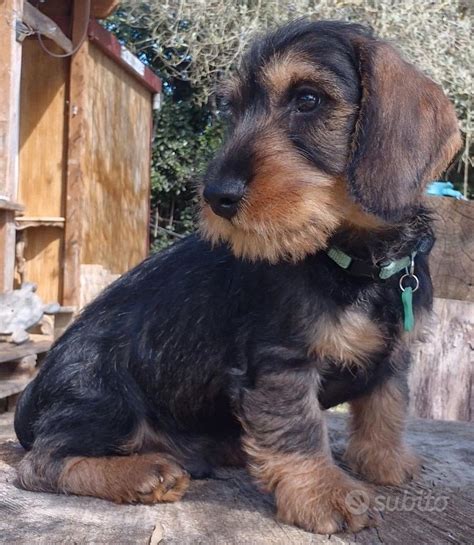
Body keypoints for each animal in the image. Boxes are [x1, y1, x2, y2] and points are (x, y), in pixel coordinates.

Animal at [14, 20, 460, 534]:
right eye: (233, 110)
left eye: (308, 99)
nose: (216, 196)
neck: (359, 262)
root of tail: (30, 397)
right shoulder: (282, 363)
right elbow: (299, 429)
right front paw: (324, 493)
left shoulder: (396, 357)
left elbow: (385, 405)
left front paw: (386, 461)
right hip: (104, 398)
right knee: (41, 463)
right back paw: (144, 473)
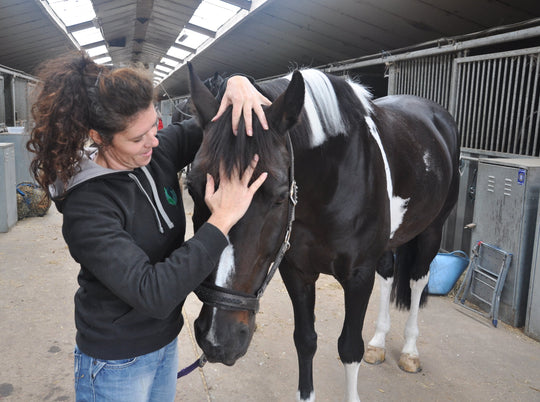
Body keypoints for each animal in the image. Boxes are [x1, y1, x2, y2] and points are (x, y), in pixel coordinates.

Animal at [186, 64, 460, 400]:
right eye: (193, 187)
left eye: (279, 196)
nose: (217, 339)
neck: (333, 180)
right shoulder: (297, 271)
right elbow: (305, 340)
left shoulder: (358, 276)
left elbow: (349, 348)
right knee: (388, 274)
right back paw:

#####

Work task => Pull every line containing the word "shoulder" out of the listing.

Exercise answer =>
right shoulder: (282, 363)
left shoulder: (396, 357)
right shoulder: (297, 271)
left shoulder: (358, 276)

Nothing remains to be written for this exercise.